▶ **PROBLEM REQUIREMENTS**: Write what comes next in the dodge ability test plan below, picking up after its last edge case.
[Opening DOCUMENT PASSAGE section]
Scenario Expected Result
Press dodge with 20+ Stamina Montage plays, Stamina drops by 20, State.Evading + State.Invulnerable appear in tags, Cooldown.Evade appears
Press dodge with < 20 Stamina Nothing happens -- Commit Ability fails cost check
Press dodge during cooldown Nothing happens -- cooldown tag blocks
Press dodge while already rolling Nothing happens -- State.Evading in Activation Blocked Tags
Press attack during roll Nothing happens -- Ability.Combat blocked by Block Abilities With Tag
Damage hits during roll No health change -- State.Invulnerable present
Roll ends State.Evading and State.Invulnerable disappear from tags
Press dodge while stunned (CrowdControl.Hard) Nothing happens -- blocked by Activation Blocked Tags

Edge Cases

  • Dodge at exactly 20 stamina -- should succeed (cost check is >=, not >)
[Closing DOCUMENT PASSAGE section]
[Opening EXCERPTED DATA section]
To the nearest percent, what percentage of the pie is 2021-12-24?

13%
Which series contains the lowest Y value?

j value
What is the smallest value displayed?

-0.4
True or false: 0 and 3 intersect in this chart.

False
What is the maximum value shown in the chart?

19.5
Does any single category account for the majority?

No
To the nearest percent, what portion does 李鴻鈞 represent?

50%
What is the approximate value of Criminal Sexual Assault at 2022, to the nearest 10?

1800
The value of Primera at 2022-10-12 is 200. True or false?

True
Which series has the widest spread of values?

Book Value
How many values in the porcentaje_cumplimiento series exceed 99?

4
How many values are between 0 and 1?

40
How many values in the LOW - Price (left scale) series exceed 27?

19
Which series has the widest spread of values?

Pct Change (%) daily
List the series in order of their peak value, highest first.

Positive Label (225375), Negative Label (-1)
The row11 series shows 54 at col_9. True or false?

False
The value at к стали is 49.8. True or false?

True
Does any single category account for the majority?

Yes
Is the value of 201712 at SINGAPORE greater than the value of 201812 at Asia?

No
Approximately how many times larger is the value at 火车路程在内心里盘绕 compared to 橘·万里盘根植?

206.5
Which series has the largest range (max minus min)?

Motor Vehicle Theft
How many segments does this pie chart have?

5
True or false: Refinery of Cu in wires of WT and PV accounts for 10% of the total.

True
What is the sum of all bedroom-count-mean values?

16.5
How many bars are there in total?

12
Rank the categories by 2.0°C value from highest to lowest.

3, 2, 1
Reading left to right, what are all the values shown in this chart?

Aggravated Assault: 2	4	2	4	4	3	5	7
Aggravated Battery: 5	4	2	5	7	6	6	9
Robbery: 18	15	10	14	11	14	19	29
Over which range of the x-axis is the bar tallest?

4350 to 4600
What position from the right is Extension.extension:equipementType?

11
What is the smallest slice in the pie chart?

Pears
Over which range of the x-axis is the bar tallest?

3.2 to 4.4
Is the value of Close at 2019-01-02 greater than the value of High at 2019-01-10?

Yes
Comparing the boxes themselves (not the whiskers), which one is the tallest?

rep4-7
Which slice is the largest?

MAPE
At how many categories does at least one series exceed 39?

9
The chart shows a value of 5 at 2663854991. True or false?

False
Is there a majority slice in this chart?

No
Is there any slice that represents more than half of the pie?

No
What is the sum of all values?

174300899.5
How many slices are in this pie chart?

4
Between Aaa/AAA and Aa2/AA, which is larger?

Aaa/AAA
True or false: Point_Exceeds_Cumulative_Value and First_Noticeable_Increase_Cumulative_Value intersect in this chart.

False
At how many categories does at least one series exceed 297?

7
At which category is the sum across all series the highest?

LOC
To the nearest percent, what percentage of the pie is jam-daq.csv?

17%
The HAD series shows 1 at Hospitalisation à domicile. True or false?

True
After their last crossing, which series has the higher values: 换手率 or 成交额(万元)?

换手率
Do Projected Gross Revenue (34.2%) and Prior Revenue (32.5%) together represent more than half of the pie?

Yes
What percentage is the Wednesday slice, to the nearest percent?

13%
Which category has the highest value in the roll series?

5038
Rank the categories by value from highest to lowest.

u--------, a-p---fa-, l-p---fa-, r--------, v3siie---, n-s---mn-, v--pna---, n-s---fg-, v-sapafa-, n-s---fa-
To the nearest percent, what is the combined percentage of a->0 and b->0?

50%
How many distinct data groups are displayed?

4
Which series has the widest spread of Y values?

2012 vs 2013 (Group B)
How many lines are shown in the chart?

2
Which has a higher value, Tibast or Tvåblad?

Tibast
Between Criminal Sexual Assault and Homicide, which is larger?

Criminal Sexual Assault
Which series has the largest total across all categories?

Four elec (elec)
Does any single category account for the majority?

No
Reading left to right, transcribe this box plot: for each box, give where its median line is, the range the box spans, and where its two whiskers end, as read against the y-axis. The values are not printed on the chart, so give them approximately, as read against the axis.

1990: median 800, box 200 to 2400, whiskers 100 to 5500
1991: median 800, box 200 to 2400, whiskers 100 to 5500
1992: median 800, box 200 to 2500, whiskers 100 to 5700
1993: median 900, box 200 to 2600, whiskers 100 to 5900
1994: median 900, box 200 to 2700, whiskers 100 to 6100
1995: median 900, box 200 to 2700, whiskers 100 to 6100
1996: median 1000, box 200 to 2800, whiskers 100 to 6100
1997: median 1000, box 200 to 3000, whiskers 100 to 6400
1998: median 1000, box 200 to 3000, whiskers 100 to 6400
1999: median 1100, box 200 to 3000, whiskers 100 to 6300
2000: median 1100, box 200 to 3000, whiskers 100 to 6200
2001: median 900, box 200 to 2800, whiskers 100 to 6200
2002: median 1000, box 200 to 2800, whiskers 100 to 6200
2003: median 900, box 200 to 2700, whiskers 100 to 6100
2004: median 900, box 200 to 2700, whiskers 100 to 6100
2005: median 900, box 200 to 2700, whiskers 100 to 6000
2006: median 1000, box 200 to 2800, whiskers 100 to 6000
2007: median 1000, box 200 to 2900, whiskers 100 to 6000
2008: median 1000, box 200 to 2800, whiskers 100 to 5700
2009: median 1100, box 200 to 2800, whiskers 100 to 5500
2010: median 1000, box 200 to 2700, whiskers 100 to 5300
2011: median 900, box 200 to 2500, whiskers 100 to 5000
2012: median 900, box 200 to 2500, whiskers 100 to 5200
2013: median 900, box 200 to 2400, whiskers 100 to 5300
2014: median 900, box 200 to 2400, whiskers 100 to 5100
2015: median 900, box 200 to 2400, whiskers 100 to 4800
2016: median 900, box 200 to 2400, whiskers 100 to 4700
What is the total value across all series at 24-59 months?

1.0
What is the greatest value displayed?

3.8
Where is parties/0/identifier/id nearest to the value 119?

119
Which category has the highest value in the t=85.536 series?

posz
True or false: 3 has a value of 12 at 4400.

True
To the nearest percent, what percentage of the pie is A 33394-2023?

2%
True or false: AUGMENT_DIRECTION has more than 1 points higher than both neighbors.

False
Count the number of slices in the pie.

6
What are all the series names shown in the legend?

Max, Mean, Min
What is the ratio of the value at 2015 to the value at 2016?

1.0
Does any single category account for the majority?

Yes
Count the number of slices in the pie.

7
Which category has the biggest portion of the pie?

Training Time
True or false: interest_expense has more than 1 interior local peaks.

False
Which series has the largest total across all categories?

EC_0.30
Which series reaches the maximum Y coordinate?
[Closing EXCERPTED DATA section]
▶ **OUTPUT FOR THIS TASK**:
  • Interrupted by a force (knockback) -- montage interrupted, ability ends, tags removed, character is no longer invulnerable
  • Network: dodge on client -- prediction should make the roll feel immediate. If the server rejects (out of stamina due to a race), the client rolls back

Nothing happening?

Common issues:

  1. No root motion movement -- make sure bEnableRootMotion is true on the montage and your Character Movement Component is configured to accept root motion
  2. Permanent invulnerability -- End Ability is not being called on all paths. Check that every montage delegate leads to End Ability
  3. Can still attack during roll -- verify Block Abilities With Tag includes Ability.Combat and that your combat abilities have Ability.Combat in their Ability Tags
  4. Stamina not deducting -- make sure GE_Cost_DodgeRoll is assigned to the Cost Gameplay Effect Class property

Connecting to UI

Show a cooldown sweep on the dodge icon, or flash the stamina bar when cost is deducted. See Connecting GAS to UI for reactive UI patterns that listen to GAS events instead of polling.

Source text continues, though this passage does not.